Mauricio constató que aquella cámara del hospital de la Scala era el vestíbulo de la muerte. Encerrados por sólidos muros de piedra, los enfermos esperaban su última hora sin esperanza de salvación, sabedores de que se hallaban en un siniestro recinto funerario cuyo propósito principal era evitar que propagaran su enfermedad al resto de los ciudadanos.
La sala era grande, pero no había colchones para todos. A Mauricio le había tocado en suerte un trozo de suelo, en el que un montón de paja hacía las veces de improvisado camastro.
Tal vez la fiebre fuera la responsable no sólo de sus temblores, sino también de esa peculiar sensación de estar viviendo una suerte de sueño. Probablemente, caviló, ésa fuera la causa de que hubiera podido acostumbrarse al horror tan rápidamente. La naturaleza era implacable, pero también piadosa.
La caridad de los hombres, en cambio, apenas llegaba hasta la sórdida y oscura cámara en la que penaban. Un boquete excavado en el frío suelo era el lugar indicado para defecar, aunque eran muchos los que ni siquiera intentaban llegar hasta el inmundo agujero, incapaces de contener los temblores de su bajo vientre. El hedor de los cuerpos transmitía a su olfato, mejor que cualquier imagen, la descomposición de la carne, esa nauseabunda corrupción que nacía en los órganos internos y se abría paso hasta irrumpir en la piel bajo la forma de bultos, pus y negruzcas placas gangrenosas.

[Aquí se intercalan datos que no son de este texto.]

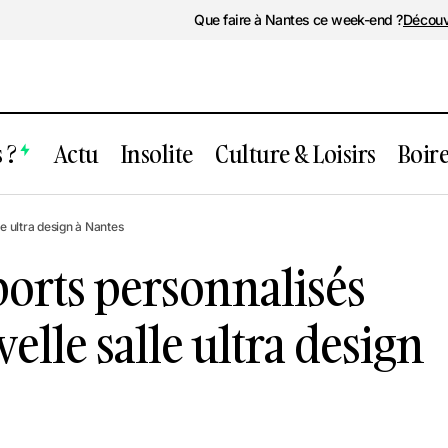
Que faire à Nantes ce week-end ?
Découv
 ?
Actu
Insolite
Culture & Loisirs
Boir
Des cours de sports personnalisés dans c
e ultra design à Nantes
nouvelle salle ultra design à Nantes
ports personnalisés
elle salle ultra design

La sensación de sed era tan apremiante que nada podía saciarla. Y menos aquellos cubos de agua sucia que compartían como toda bebida. En la mayoría de ellos el agua se hallaba entremezclada con el vómito emponzoñado de los moribundos.
Varias lombrices asomaron de la boca de una mujer, como si su cuerpo fuera una madriguera de gusanos. Evidentemente, aquella desgraciada había fallecido muchas horas atrás, pero ni médicos ni enfermeros tenían prisa por darle sepultura cristiana.
Hacía ya tiempo, le resultaba difícil calcular cuánto, que dos hombres fornidos protegidos con guantes, mascarillas de hilo y hierbas aromáticas atadas al cinto lo habían transportado en una tabla de madera al interior de la cámara y lo habían dejado caer sobre su duro suelo. Mauricio ya no esperaba más atenciones. Tan sólo rogaba por que le hicieran llegar a Lorena la carta que le había escrito.